Taken together, findings revealed that the water extracts of Nostoc_MUM004 showed exceptionally high antioxidant activity e.g., ferric reducing activity at 1652.71 mg TAE g−1. This could be partly attributed to the presence of antioxidant enzymes in the extracts as revealed in LCMS. For example, ferredoxin NADP + Oxidoreductase and SDR family NAD(P)-dependent oxidoreductase enzymes are involved in the intracellular electron transports (Wang et al. 2010), and are also potent cytoprotective agents to prevent the epithelial cells from oxidation damage. This was attainable through the delay of damage on tissues and cells caused by ROS, possibly by electron transfer conferred by the water extracts as reflected from the FRAP assay.

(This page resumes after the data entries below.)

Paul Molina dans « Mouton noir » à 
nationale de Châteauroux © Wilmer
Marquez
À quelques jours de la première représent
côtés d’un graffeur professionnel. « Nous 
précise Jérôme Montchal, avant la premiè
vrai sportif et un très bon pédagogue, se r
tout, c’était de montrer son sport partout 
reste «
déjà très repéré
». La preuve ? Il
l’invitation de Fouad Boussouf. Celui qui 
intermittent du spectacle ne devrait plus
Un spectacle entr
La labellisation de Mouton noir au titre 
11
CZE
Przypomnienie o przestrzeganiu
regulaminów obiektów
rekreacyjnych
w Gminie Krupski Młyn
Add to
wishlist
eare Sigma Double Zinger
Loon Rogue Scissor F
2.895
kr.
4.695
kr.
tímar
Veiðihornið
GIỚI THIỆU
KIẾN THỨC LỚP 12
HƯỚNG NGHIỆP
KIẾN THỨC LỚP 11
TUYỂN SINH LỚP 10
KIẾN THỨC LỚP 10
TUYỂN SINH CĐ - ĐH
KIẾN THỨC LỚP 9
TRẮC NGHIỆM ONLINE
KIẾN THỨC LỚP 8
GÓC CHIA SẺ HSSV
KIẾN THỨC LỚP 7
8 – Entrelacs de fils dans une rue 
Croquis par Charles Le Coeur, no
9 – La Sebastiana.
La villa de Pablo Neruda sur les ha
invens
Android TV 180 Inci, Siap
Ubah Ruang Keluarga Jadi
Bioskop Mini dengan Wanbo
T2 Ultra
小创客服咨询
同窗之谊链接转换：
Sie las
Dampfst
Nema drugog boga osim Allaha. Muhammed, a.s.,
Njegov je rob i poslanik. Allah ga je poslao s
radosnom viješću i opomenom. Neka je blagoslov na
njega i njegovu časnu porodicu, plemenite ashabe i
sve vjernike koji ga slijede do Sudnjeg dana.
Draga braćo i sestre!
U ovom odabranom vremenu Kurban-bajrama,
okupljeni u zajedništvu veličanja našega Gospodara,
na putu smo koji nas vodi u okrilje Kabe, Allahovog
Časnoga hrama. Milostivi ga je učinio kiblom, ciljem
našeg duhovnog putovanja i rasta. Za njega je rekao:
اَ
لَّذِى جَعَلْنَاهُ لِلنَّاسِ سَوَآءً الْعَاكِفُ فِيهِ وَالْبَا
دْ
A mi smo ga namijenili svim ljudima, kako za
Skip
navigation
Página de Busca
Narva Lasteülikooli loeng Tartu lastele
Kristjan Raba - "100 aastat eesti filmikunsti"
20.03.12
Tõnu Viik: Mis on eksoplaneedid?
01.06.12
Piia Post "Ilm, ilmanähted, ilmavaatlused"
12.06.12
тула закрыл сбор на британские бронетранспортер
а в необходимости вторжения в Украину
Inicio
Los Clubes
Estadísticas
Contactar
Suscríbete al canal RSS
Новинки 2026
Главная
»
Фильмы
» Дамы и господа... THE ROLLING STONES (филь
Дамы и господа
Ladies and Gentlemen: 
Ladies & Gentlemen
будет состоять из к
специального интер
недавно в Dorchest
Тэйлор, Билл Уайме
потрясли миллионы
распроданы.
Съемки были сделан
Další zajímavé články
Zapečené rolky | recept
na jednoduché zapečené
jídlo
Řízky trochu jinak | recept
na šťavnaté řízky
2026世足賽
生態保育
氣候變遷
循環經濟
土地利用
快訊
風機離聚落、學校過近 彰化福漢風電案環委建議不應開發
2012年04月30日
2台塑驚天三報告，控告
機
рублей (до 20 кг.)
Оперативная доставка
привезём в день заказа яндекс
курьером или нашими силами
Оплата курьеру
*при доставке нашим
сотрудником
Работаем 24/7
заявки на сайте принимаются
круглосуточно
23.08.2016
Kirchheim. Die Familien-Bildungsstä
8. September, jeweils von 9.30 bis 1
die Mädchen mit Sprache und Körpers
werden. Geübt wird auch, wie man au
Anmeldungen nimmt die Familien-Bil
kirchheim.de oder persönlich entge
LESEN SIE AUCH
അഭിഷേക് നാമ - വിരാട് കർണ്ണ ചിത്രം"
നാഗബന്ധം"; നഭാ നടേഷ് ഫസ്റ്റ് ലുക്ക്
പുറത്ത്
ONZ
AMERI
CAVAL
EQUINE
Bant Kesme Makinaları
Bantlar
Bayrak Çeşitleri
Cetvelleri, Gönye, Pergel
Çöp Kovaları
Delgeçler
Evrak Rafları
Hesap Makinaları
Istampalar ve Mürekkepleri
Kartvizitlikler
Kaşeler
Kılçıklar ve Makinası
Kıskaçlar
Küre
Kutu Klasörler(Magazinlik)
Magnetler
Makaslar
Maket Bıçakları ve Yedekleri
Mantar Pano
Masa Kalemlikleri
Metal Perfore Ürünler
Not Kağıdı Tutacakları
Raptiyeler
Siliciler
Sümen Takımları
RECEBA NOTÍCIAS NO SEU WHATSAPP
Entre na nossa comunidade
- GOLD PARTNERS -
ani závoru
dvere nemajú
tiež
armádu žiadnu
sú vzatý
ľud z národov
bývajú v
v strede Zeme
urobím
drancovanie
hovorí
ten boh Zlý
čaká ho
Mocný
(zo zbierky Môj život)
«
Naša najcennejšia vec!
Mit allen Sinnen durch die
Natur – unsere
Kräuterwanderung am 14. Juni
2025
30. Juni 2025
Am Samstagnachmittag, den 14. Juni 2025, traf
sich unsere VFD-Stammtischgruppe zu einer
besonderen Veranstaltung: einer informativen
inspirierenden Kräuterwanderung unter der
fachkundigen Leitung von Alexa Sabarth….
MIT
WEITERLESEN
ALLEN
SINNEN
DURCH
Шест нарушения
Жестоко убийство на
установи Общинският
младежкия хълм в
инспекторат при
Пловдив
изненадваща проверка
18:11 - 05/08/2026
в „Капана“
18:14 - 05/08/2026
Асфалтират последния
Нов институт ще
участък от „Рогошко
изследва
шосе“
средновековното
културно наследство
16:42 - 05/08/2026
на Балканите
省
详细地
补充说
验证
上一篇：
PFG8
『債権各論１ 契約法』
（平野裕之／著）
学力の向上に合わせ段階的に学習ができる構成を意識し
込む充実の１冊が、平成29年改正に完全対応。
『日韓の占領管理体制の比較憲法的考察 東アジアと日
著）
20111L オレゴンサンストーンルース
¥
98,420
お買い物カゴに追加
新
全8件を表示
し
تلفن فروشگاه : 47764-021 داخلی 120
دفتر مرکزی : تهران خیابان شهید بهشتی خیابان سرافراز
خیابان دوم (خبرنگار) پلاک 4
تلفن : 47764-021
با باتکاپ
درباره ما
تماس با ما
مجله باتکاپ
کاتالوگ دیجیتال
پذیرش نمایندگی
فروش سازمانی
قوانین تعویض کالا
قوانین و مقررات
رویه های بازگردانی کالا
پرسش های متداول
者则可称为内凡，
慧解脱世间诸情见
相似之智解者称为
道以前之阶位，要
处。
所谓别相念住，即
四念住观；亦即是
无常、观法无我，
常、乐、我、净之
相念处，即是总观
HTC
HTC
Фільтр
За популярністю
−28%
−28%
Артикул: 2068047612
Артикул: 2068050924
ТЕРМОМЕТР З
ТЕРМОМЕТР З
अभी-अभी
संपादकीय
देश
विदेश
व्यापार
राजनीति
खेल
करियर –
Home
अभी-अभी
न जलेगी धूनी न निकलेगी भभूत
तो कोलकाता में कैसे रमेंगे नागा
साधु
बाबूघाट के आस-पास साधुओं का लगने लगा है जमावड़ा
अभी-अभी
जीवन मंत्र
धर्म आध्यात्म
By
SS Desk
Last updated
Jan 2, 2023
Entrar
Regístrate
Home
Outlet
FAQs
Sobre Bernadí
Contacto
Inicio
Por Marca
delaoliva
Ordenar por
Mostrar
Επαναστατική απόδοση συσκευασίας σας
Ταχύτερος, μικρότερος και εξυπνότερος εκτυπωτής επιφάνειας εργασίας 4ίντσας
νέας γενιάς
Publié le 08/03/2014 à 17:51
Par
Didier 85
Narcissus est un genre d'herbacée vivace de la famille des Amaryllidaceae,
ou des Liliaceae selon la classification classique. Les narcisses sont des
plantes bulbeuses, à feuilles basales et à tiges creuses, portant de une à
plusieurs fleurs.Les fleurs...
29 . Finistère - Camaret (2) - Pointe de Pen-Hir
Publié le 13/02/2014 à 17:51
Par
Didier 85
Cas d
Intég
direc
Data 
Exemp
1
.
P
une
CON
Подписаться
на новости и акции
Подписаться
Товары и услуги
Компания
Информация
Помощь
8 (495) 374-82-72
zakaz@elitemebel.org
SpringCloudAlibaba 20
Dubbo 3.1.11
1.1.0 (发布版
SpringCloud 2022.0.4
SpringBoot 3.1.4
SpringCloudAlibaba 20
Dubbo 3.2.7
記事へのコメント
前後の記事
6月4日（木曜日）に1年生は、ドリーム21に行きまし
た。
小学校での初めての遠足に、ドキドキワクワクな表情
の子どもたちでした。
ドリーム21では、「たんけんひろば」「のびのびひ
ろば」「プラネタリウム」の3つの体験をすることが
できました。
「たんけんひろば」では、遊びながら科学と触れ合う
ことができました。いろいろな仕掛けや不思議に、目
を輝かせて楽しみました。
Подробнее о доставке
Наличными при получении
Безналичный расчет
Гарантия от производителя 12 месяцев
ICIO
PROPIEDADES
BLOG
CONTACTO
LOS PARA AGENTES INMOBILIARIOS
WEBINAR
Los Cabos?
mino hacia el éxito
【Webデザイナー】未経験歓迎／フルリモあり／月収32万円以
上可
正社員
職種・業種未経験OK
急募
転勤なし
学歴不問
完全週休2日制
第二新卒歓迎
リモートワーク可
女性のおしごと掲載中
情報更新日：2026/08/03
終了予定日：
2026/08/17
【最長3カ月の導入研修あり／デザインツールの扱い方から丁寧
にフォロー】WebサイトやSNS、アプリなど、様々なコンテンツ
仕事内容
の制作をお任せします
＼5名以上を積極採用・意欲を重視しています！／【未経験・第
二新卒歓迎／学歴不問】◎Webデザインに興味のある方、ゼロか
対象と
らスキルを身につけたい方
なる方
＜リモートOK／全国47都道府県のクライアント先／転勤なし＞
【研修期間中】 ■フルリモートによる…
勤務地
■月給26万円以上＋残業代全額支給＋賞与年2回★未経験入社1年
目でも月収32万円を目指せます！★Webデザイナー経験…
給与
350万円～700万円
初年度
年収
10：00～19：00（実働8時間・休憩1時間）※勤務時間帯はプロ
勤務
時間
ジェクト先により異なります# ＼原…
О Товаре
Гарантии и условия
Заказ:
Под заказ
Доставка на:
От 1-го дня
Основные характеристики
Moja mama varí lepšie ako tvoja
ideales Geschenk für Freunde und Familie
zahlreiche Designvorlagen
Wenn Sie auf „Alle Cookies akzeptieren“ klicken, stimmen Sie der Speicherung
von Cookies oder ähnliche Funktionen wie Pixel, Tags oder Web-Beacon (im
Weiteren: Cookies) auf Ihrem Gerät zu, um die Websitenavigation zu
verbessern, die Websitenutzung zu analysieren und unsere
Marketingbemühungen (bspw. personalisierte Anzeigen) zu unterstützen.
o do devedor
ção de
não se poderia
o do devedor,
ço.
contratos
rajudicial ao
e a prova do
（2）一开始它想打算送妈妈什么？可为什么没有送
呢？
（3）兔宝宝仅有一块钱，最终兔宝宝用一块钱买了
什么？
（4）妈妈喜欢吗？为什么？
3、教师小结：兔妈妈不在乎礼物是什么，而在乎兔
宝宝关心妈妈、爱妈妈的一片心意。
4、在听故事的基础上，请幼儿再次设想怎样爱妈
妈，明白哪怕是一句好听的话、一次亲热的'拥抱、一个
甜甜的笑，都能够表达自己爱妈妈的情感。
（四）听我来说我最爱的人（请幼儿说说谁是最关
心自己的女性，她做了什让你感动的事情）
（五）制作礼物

Our previous findings showed how fucoxanthin from diatoms activated the anti-proliferative pathway in HepG2 liver cancer cells by targeting multiple cellular pathways (Foo et al. 2019). Similarly for wound healing, the water extract from Nostoc_MUM004 could impart a characteristic ROS-regulating pathway in wound healing. Thus, it would be interesting to follow through the findings with Enzyme Linked Immunosorbent Assay (ELISA) and western blotting starting with interleukins, key cell signalling molecules in tissue regeneration (Arshad et al. 2020). Besides that, inserting an in-silico digestion step e.g., SpirPep discovery workflow before wet lab enzyme digestion could prove useful. This in-silico step was demonstrated by Anekthanakul et al. (2019) where angiotensin I converting enzyme (ACE)-inhibitory peptides were computationally cleaved from the amino acid sequences of Spirulina platensis. In doing so, systematically reduced cost for lab consumables and shortening the bioactive peptides discovery process during the screening phase.

Conclusions

The investigated Nostoc_MUM004 water extracts are rich in proteins and exhibited a dual role as both primary and secondary antioxidants. Extract concentrations within the range of 31.25–125 µgmL−1 did not result in cytotoxicity. Importantly, the wound scratch assay revealed wound healing effects by water extracts increased at a concentration dependent manner i.e., 31.25 µgmL−1 > 62.5 µgmL−1 > 125 µgmL−1. Therefore, the recommended concentration of water extracts to exhibit best wound healing effect at a non-toxic concentration to cells is 125 µgmL−1. Further proteomic profiling using LC–MS revealed bioactive proteins responsible for the revealed wound healing properties. Indeed, the presence of six protein families related to wound healing were confirmed i.e., AAA-ATPase (responsible for cell migration), serine-threonine protein kinase (cell growth, proliferation, and motility), ABC-transporter protein (promotes faster healing rate), M1 metallopeptidase (role in wound re epithelialization) and both ferredoxin NADP + Oxidoreductase and SDR family NAD(P)-dependent oxidoreductase (cytoprotective agents). This preliminary but important work will be antecedent to further studies where RT-PCR and ELISA assays are warranted to elucidate the wound healing pathway exerted by Nostoc proteins. Overall, it is envisioned that the study findings will facilitate and advance the diversification of the cyanobacterial menu for commercialization as nutraceuticals, cosmeceuticals, and pharmaceuticals. This will ultimately expand the market potential for a microalgae-based biorefinery that promotes circular bioeconomy.